Leslie John Binkley - Born June 6, 1936 in Owen Sound, Ontario is a Canadian former professional ice Hockey goaltender.
Binkley played his junior Hockey with the hometown Owen Sound Mintos in 1949, and then the Galt Black Hawks from 1951 to 1954, and also a 8 game stint with the Kitchener Greenshirts at the end of the season in 1954.
Binkley then spent the 1954-55 season playing senior Hockey with the Walkerton Capitals and the Kitchener-Waterloo Dutchmen before turning pro.
Binkley then started a long career in the minor leagues, and played in four different leagues (IHL, EHL, AHL & WHL) from 1955 to 1967.
Highlights of this stage of his career included leading the Eastern Hockey League / EHL in wins in 1957 and 1958, and also helping the 1956-57 Charlotte Clippers to the EHL championship, playing in all 64 regular season games along with all 13 in the playoffs.
Binkley played most of his Hockey in those years with the American Hockey League / AHL Cleveland Barons, where he had been a spare goalie and trainer on the team, before his big break came, when in 1961, starting goalie Gil Mayer got hurt and Binkley played in the last 8 games of the season - going 4-1-1 with a 1.47 GAA., and also 4 playoff games too.
Impression was made, and Binkley was now the Barons starting goalie for the next 5 years. Binkley was the recipient of the Dudley "Red" Garrett Memorial Award as the AHL's top rookie in 1962, and was awarded the Harry "Hap" Holmes Memorial Award four years later in 1966 for allowing the least goals in the AHL league, with a 2.93 GAA over 66 games. His team even reached the Calder Cup finals before falling to the Rochester Americans.
When the NHL expanded to 12 teams, Binkley finally got his shot at the big leagues, when he was traded to the Pittsburgh Penguins in October, 1967 by his current team, the WHL San Diego Gulls, where he had been selected on the Second All-Star Team in the WHL.
Binkley was the first number-one goaltender in the history of the Pittsburgh Penguins, and was the first ever player signed by the Penguins and was not part of the NHL expansion draft.
In his first year, Binkley put up outstanding numbers with a 2.88 goals against average and six shutouts over 54 games. Over his first two years with the Penguins, Binkley saw the bulk of action as the team’s number one goalie. By 1969-70 and 1970-71, he was reduced to Al Smith’s backup. In 1971-72, Jim Rutherford took over the number one job with Pittsburgh.
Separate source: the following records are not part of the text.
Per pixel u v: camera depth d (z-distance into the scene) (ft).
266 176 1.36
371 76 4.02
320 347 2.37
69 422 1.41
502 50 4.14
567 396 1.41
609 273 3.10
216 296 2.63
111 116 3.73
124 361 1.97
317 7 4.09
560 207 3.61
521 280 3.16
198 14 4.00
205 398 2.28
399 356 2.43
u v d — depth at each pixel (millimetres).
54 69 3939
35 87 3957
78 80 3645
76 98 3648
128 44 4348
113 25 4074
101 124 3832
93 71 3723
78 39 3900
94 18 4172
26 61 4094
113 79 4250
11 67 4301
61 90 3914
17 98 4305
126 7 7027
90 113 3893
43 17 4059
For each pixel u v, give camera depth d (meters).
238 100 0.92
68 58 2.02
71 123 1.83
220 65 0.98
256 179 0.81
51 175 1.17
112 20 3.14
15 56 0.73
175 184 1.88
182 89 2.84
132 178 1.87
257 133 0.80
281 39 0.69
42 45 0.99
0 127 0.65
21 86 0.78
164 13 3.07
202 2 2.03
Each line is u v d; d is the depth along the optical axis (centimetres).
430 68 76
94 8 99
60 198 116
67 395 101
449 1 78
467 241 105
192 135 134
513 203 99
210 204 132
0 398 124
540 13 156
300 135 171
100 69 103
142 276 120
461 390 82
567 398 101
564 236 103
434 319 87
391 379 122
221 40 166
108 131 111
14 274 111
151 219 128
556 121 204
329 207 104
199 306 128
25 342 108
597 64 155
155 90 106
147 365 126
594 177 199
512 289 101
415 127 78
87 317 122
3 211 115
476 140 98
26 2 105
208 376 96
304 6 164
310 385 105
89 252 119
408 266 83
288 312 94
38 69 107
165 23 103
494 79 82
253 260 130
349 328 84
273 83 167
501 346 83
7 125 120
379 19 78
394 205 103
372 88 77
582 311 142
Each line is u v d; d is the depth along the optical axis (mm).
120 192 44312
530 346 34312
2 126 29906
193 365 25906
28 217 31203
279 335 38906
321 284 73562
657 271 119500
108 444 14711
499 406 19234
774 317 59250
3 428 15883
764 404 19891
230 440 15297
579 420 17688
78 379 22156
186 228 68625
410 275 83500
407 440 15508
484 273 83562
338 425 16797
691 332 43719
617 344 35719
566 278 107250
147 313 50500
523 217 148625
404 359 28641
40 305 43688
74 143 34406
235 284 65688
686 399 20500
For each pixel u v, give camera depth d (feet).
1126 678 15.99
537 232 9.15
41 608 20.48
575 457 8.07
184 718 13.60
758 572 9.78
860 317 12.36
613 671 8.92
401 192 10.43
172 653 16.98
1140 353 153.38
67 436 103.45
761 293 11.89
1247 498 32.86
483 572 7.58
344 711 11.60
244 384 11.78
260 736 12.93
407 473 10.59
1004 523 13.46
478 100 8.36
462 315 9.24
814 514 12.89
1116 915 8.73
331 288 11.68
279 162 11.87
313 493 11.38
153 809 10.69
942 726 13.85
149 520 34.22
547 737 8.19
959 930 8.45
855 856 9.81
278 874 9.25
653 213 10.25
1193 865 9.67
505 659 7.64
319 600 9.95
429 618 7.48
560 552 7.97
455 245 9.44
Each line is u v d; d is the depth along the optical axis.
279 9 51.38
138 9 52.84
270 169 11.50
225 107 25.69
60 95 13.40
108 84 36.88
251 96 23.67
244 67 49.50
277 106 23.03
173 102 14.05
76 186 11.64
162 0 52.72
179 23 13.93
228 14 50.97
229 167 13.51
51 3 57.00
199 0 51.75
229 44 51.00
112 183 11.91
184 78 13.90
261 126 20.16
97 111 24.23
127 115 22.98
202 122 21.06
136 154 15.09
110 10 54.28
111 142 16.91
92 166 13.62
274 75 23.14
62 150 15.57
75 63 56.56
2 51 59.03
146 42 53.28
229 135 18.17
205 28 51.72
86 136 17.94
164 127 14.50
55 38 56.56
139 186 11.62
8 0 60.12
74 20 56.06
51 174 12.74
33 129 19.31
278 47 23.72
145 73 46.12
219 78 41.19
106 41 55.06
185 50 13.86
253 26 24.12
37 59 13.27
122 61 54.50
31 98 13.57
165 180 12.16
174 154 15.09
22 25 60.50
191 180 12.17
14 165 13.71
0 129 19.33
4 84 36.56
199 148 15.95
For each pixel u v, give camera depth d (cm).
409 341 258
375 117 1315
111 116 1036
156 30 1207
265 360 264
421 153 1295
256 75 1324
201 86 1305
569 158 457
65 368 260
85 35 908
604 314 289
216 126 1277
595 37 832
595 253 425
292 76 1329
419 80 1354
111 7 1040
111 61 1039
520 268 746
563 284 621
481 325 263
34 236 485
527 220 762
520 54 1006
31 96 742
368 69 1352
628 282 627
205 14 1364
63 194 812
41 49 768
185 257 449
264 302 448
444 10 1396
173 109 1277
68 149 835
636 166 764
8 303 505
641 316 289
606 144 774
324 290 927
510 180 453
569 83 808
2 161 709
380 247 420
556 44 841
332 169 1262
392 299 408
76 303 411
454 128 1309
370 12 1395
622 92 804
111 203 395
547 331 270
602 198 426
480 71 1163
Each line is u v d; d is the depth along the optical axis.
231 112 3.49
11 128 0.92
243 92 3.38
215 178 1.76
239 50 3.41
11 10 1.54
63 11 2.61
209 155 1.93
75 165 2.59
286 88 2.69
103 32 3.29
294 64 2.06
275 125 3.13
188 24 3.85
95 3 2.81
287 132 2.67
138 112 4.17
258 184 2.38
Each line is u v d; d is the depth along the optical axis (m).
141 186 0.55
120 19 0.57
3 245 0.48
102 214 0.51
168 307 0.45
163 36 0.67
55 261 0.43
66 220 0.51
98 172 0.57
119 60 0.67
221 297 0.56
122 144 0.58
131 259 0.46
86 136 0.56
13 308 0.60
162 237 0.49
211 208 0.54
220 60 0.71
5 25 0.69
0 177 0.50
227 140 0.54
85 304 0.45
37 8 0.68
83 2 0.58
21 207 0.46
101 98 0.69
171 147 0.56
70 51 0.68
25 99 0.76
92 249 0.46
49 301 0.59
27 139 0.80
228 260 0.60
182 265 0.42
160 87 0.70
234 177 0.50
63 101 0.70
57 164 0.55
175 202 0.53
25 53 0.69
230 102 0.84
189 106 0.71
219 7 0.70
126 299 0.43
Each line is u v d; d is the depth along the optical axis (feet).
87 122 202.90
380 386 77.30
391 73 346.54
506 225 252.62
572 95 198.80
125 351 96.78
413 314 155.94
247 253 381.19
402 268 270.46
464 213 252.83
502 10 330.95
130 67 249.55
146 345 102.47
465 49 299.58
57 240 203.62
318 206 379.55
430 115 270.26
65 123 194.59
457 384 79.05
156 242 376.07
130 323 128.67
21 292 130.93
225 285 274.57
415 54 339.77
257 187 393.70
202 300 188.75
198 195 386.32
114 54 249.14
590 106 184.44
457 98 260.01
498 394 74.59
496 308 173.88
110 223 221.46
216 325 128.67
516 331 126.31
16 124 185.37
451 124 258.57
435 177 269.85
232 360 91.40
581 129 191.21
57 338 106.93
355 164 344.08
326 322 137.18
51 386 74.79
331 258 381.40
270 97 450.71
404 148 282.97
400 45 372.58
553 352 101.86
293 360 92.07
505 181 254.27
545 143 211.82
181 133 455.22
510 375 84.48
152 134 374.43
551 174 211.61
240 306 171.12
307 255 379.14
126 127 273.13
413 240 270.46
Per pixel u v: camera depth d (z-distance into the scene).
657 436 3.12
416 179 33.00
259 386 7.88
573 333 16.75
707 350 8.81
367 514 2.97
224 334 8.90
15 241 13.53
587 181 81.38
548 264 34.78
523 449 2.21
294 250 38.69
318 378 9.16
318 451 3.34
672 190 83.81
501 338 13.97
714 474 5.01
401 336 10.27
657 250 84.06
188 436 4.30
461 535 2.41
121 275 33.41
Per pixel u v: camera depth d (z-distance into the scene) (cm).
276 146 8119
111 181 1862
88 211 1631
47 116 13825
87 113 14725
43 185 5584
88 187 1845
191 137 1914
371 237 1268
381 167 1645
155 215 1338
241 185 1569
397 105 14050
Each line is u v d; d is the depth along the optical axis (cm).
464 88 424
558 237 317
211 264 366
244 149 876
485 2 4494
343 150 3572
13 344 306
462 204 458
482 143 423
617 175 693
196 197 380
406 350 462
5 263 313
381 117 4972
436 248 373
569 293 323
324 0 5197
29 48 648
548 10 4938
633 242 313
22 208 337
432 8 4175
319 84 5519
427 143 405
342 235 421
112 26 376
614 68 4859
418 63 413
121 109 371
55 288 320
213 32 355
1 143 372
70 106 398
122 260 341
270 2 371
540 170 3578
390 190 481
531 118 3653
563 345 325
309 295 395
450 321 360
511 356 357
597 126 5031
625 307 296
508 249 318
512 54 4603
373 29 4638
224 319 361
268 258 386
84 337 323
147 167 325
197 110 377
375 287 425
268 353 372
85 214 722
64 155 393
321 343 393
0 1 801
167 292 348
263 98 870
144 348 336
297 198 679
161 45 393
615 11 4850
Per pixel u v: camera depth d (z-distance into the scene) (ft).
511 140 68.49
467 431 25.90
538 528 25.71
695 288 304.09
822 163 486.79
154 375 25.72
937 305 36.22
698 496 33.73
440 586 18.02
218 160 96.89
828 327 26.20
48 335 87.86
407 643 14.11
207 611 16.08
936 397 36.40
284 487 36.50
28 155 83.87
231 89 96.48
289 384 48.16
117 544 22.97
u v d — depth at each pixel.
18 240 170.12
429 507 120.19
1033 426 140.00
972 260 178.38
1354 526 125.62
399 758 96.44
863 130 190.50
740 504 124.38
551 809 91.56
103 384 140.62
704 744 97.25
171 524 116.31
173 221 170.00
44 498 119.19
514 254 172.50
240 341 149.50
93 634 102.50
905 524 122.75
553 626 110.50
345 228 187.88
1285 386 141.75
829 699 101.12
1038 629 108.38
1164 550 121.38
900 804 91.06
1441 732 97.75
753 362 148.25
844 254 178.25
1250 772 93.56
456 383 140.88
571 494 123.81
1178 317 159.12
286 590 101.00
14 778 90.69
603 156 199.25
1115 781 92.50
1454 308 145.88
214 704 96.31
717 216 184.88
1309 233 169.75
In 1972-73 Binkley sought a new challenge with the Ottawa Nationals of the newly formed World Hockey Association / WHA and remained with the franchise when it relocated to Toronto the next season, becoming the Toronto Toros. Although his minutes played were down, Binkley was a solid veteran presence on the club.
Binkley has found memories of the WHA.
"I found it to be one of the toughest leagues, if not the toughest, that I ever played in, and that includes the NHL. And I'm an expert in leagues because I played in almost every pro league in the minors and majors, except for the Central.
"The reason I found it tougher is because they had a lot of good talent and it was a very wide-open league as far as play went. And that kind of play always makes life interesting for a goalie. And we lead very interesting lives."
Binkley was also part of a little Hockey history, when on March 24, 1975, the Toros owner had arranged for Evel Knievel to take 4 shots on Binkley during the intermission between periods. Each goal Knievel got was worth 5 thousand, while each save Binkley made was worth 1 thousand. Knievel had played some minor-pro Hockey before he became Evel, so he knows the game.
Wearing a No. 13 Toros sweater, Knievel managed to score twice, including a deke that went awry, and skate away with 10 grand. “I made my two saves, got $2,000 and Evel made back his travel money,” Binkley remembers.“ I put my cash toward a good team party.
Binkley retired in 1976 after playing most of the year in the North American Pro League with the Buffalo Norsemen.